A Conversation With My Father[author-post-rating] (3/5 Stars)

Kettling, forward intelligence teams and giant woollen onesies, just some of the amusing and distressing topics in Hannah Nicklin’s new one woman show, A Conversation With My Father. Three carefully angled cameras dramatically failed to record during this singular conversation between her ex-policeman father and Nicklin, his protestor daughter. The one surviving record is a small dictaphone, which at the time was set on the corner of the interview table. Throughout the performance the static-y crackled voice of Hannah’s father intermittently echoes warmly around the space. There’s a calm, collected emotion to all his answers, he remains as present onstage as his daughter.

It’s not uncommon for the fringe to occasionally undergo a substantial influx of nostalgia porn – sets of autobiographical claptrap that act as a theatrical therapy session for the performer. Our host sidesteps this wistful landmine in favour of a piece that is understatedly intimate and rarely saccharine. There’s an implicit invitation into Nicklin and her father’s conversation. To pull up a chair at the table and join the well-mannered debate to which there are few simple answers.

From protestors’-eye views of dangerous marches to crayoned descriptions of police riot uniforms, the tone oscillates at an absorbing frequency. Despite the compelling content the production occasionally wavers on the edge of family photo album territory. Both the performer’s feet and ours are firmly under the table by now and it’s difficult to step back without knocking over the chairs and upsetting the tea and biscuits. It’s a challenging task for a performer to take a cold theatrical perspective on such a personal topic. Subsequently certain subjects are given too much prevalence and the form begins to ramble somewhat as Nicklin drops into storytelling mode.

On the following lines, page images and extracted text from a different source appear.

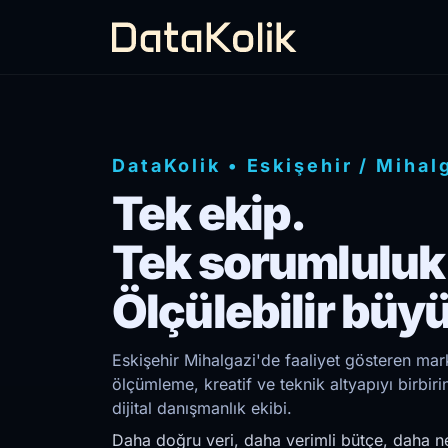
DataKolik
•
Eskişehir
/
Mihal
Tek ekip.
Tek sorumluluk
Ölçülebilir büy
Eskişehir Mihalgazi'de faaliyet gösteren mark
ölçümleme, kreatif ve teknik altyapıyı birb
dijital danışmanlık ekibi.
Daha doğru veri, daha verimli bütçe, daha ne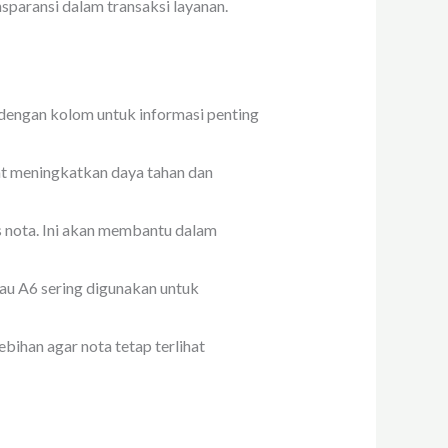
sparansi dalam transaksi layanan.
, dengan kolom untuk informasi penting
pat meningkatkan daya tahan dan
s nota. Ini akan membantu dalam
tau A6 sering digunakan untuk
ihan agar nota tetap terlihat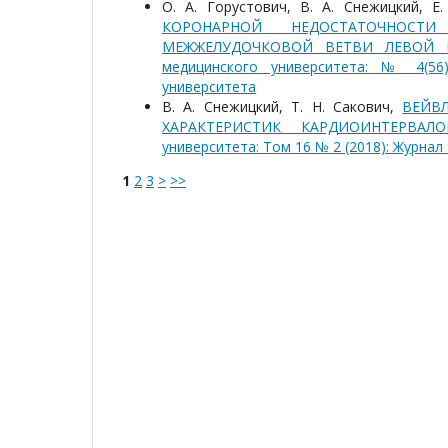
О. А. Горустович, В. А. Снежицкий, Е
КОРОНАРНОЙ НЕДОСТАТОЧНОСТ
МЕЖЖЕЛУДОЧКОВОЙ ВЕТВИ ЛЕВОЙ
медицинского университета: № 4(56)
университета
В. А. Снежицкий, Т. Н. Сакович,
ВЕЙВ
ХАРАКТЕРИСТИК КАРДИОИНТЕРВА
университета: Том 16 № 2 (2018): Журна
1
2
3
>
>>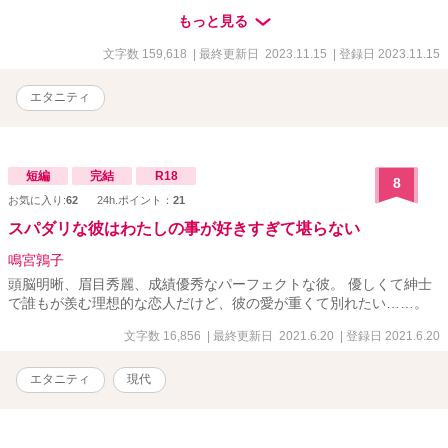
完璧エリート×恋を諦めたバリキャリＯＬの甘すぎる焦れ恋！
もっと見る
文字数 159,618
| 最終更新日 2023.11.15
| 登録日 2023.11.15
エタニティ
短編
完結
R18
8
お気に入り:
62
24h.ポイント：
21
スパダリな彼はわたしの事が好きすぎて堪らない
鳴宮鶉子
頭脳明晰、眉目秀麗、成績優秀なパーフェクトな彼。 優しくて紳士
で誰もが羨む理想的な恋人だけど、彼の愛が重くて別れたい……。
文字数 16,856
| 最終更新日 2021.6.20
| 登録日 2021.6.20
エタニティ
現代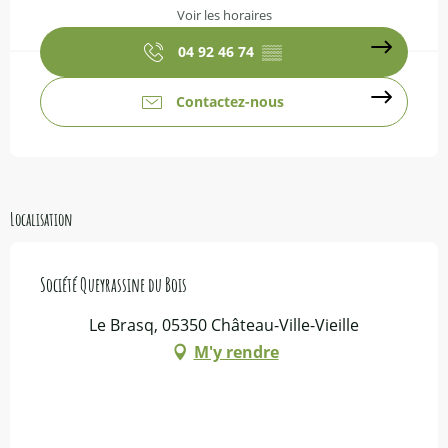
Voir les horaires
04 92 46 74
▒▒
Contactez-nous
Localisation
Société Queyrassine du Bois
Le Brasq, 05350 Château-Ville-Vieille
M'y rendre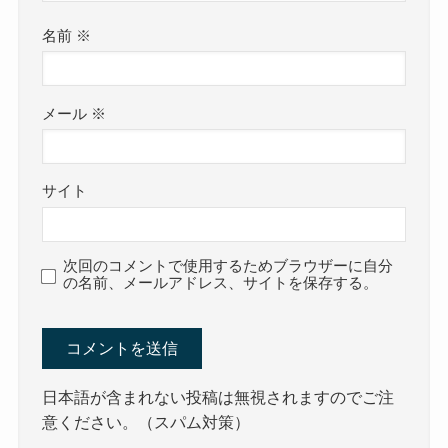
名前
※
メール
※
サイト
次回のコメントで使用するためブラウザーに自分
の名前、メールアドレス、サイトを保存する。
日本語が含まれない投稿は無視されますのでご注
意ください。（スパム対策）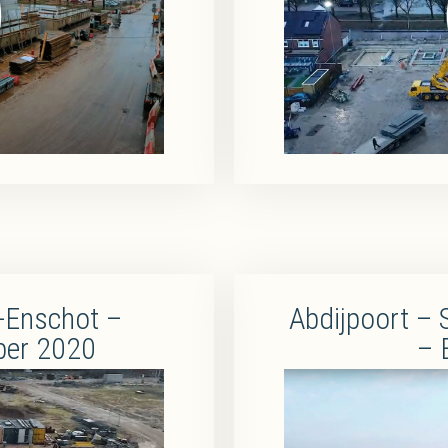
-Enschot –
Abdijpoort – 
ber 2020
– 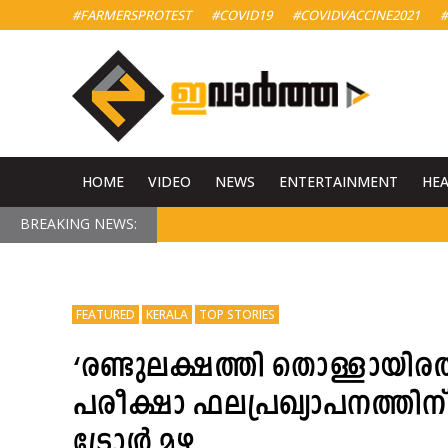
#FARMERSPROTEST
#COVID19
#COVIDVACCINE2021
#
HOME
VIDEO
NEWS
ENTERTAINMENT
HE
BREAKING NEWS:
FEATURED
KERALA
TOP STORIES
‘രണ്ടുലക്ഷത്തി തൊള്ളായിരത്തി 
പരീക്ഷാ ഫലപ്രഖ്യാപനത്തിന് 
ട്രോൾ മഴ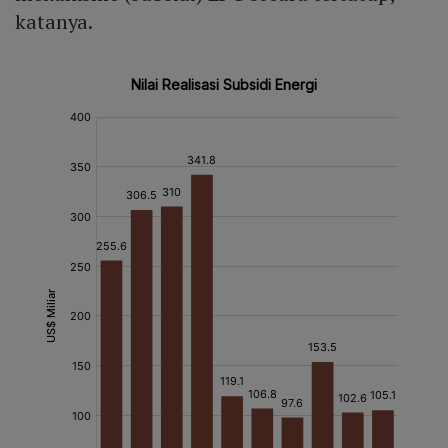
katanya.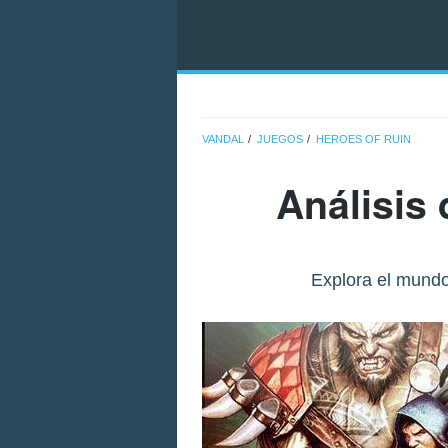
VANDAL
JUEGOS
HEROES OF RUIN
Análisis
Explora el mundo 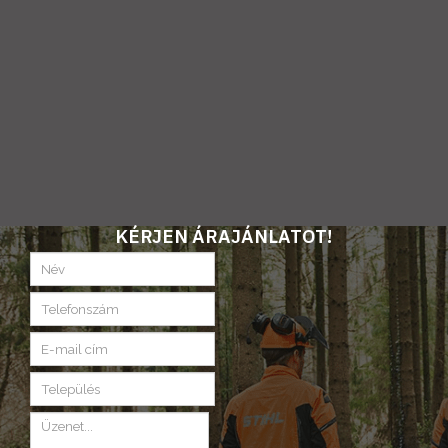
KÉRJEN ÁRAJÁNLATOT!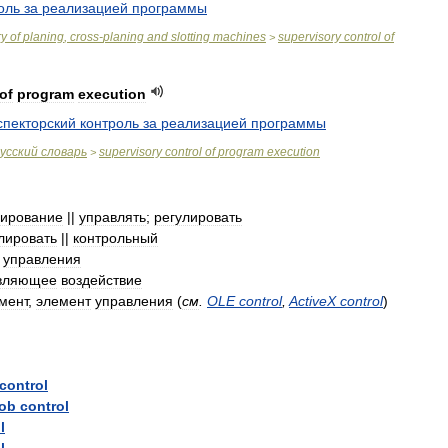
оль
за
реализацией
программы
ry
of
planing
,
cross
-
planing
and
slotting
machines
supervisory
control
of
>
of
program
execution
спекторский
контроль
за
реализацией
программы
усский
словарь
supervisory
control
of
program
execution
>
лирование
||
управлять
;
регулировать
лировать
||
контрольный
]
управления
вляющее
воздействие
мент
,
элемент
управления
(
см
.
OLE
control
,
ActiveX
control
)
control
job
control
l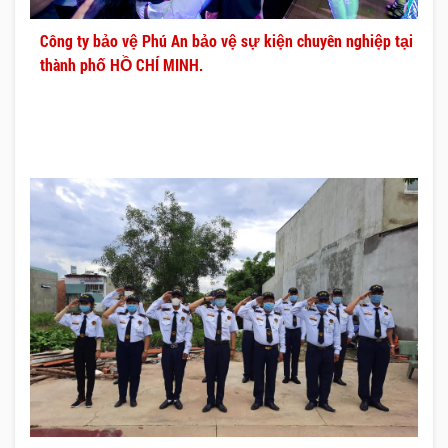
Công ty bảo vệ Phú An bảo vệ sự kiện chuyên nghiệp tại
thành phố HỒ CHÍ MINH.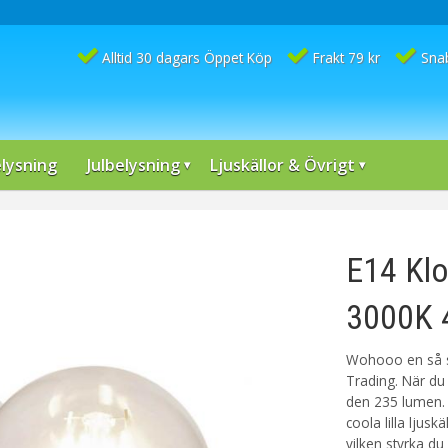
Alltid 30 dagars Öppet Köp
Frakt 79 kr
Sna
lysning
Julbelysning
Ljuskällor & Övrigt
E14 Klo
3000K 
Wohooo en så sm
Trading. När du
den 235 lumen. 
coola lilla lju
vilken styrka d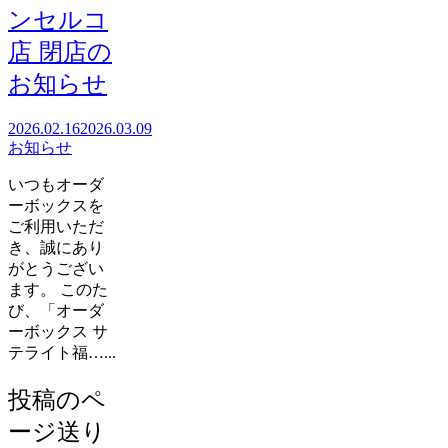
ンセルコ
店 閉店の
お知らせ
2026.02.16
2026.03.09
お知らせ
いつもオーダ
ーボックスを
ご利用いただ
き、誠にあり
がとうござい
ます。 このた
び、「オーダ
ーボックス サ
テライト福…...
投稿のペ
ージ送り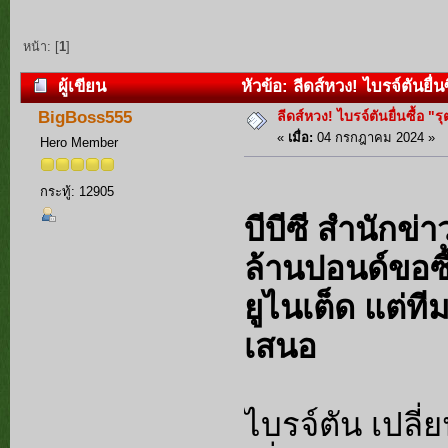
หน้า: [
1
]
ผู้เขียน
หัวข้อ: ลีดส์หวง! ไบรจ์ตันยื่
ลีดส์หวง! ไบรจ์ตันยื่นซื้อ "
BigBoss555
«
เมื่อ:
04 กรกฎาคม 2024 »
Hero Member
กระทู้: 12905
บีบีซี สำนักข่
ล้านปอนด์ขอซื้
ยูไนเต็ด แต่ที
เสนอ
ไบรจ์ตัน เปลี่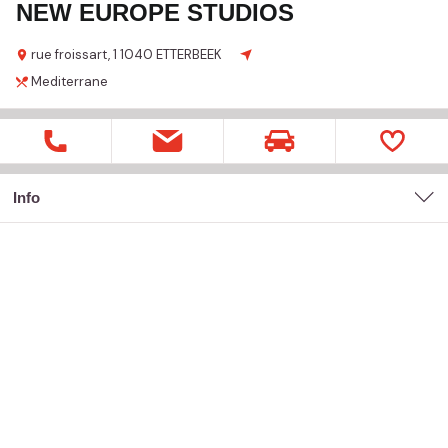
NEW EUROPE STUDIOS
rue froissart,
1
1040 ETTERBEEK
Mediterrane
Info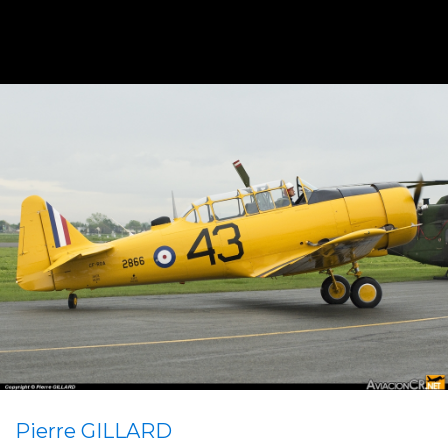
Pierre GILLARD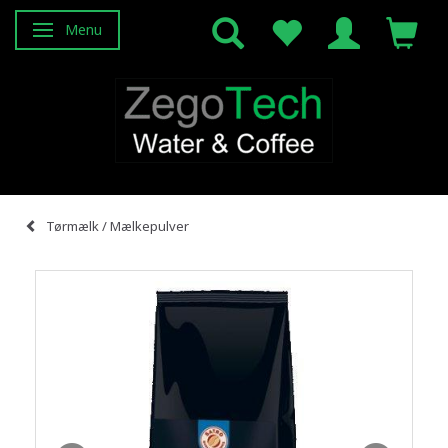
Menu
Skifte navigation
Tørmælk / Mælkepulver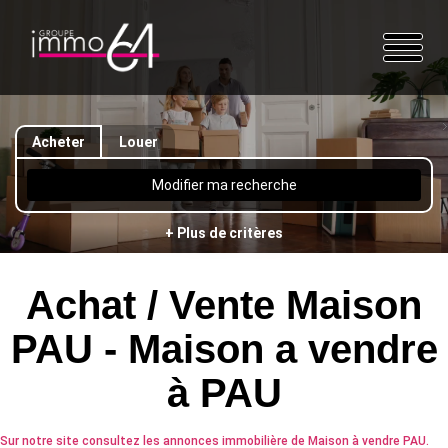
Acheter
Louer
Modifier ma recherche
+ Plus de critères
Achat / Vente Maison
PAU - Maison a vendre
à PAU
Sur notre site consultez les annonces immobilière de Maison à vendre PAU.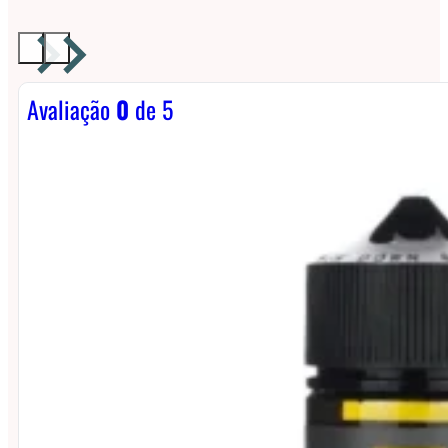
Avaliação
0
de 5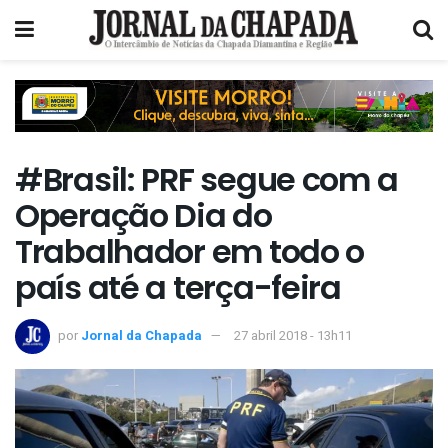
#Brasil: PRF segue com a
Operação Dia do
Trabalhador em todo o
país até a terça-feira
por
Jornal da Chapada
27 abril 2018 - 13h11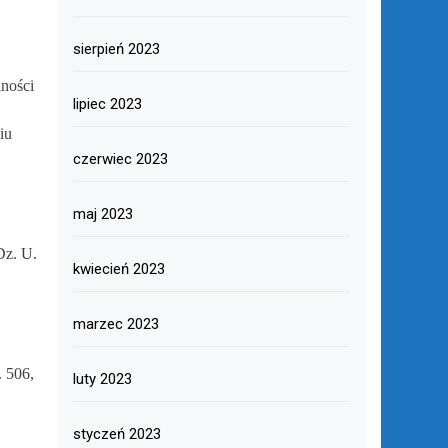
sierpień 2023
lności
lipiec 2023
iu
czerwiec 2023
maj 2023
Dz. U.
kwiecień 2023
marzec 2023
. 506,
luty 2023
styczeń 2023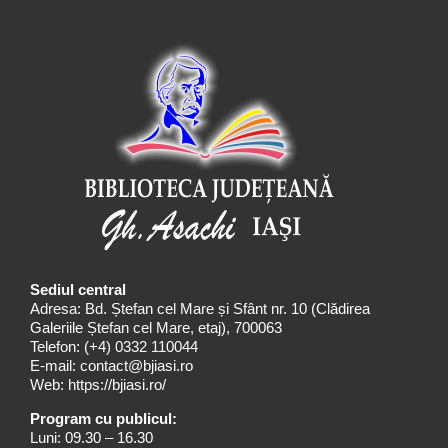
Sediul central
Adresa: Bd. Ștefan cel Mare și Sfânt nr. 10 (Clădirea
Galeriile Ștefan cel Mare, etaj), 700063
Telefon:
(+4) 0332 110044
E-mail:
contact@bjiasi.ro
Web:
https://bjiasi.ro/
Program cu publicul:
Luni: 09.30 – 16.30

The sharp edged through-line of the performance is the contrast between legitimate and illegitimate force, and those responsible for making that distinction. It’s an undeniably challenging topic seen through the unique and ultimately effective filter of a father-daughter bond.

The personal and the political sit side by side in Nicklin’s remarkably compelling performance, a show to stir forgotten memories and spark new debates.